The researchers then applied a statistical analysis to determine whether the activation in the nucleus accumbens accounted for some of the behavioral effect. "The answer was yes, at least in the case of the positive stimuli," Knutson said. "After people had seen those erotic pictures, they tended to pick the high-risk gamble more often, especially if they had been picking the low-risk gamble before.
"The interesting finding from an economic standpoint is that these completely irrelevant stimuli, these pictures that have nothing to do with the gambles or the history of outcomes that people have experienced with these gambles, still influence behavior," he said. "They seem to do so at least partially by influencing activation of these brain regions."
The findings have implications for what might make emotional appeals effective or ineffective in applications ranging from advertising to finance to politics and, perhaps not surprisingly, gambling.
"If you go to the casinos, people are wearing skimpy costumes, they're giving you free alcohol, there are bells and lights and things like that, which don't necessarily seem related to the odds of the gambling," Knutson said. "But these are cues that might activate brain regions that encourage risk-taking and therefore get people to gamble more."

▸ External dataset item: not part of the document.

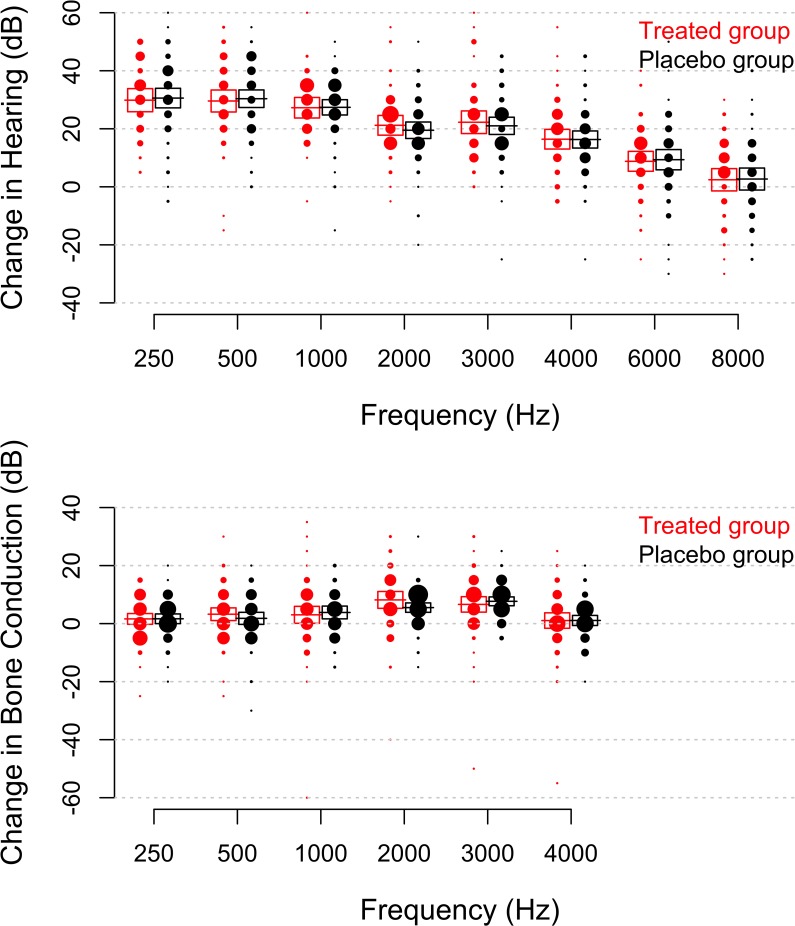
(Upper graph).Change in hearing thresholds one year after surgery (as compared to measurements obtained before the operation). The size of each dot corresponds to the number of patients (obtained from the histogram for each frequency; 5 dB bins). Boxes enclose the 95% confidence interval and the horizontal lines give the mean at each frequency. One patient with complete sensorineural hearing loss after surgery is omitted from the plot. (Lower graph). Change in bone-conduction thresholds at 1 year. Dot scaling is identical in both graphs.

So does draping a seductive woman over the hood of a car in an advertisement really help sell that car?
"Well, yes and no," Knutson said. "It may work sometimes under some conditions."
"Our trials are happening relatively fast, changing on a second-to-second basis," he noted. "We're forcing people to immediately make a decision, and the emotional stimuli appear in close temporal proximity to the decision itself.
"If you have these kinds of appeals, you'd better make it easy for people to make an immediate decision. You should put them under time pressure," he said.
Knutson emphasized that there is still ample work to be done in deciphering the effects of emotional stimuli on behavior. He plans to study women's responses in the future, as well as to examine other types of emotional stimuli. He also intends to examine the influence of time, to see how transient or lasting the influences of various emotional stimuli might prove to be.
"This is just a first step," he said. "It's an existence proof that some irrelevant emotional stimuli can influence some immediate financial decisions and that we can track down one brain basis for this influence."
In addition to Knutson and Kuhnen, the co-authors of the NeuroReport paper are G. Elliott Wimmer, formerly of Stanford University, and Piotr Winkielman of the University of California-San Diego.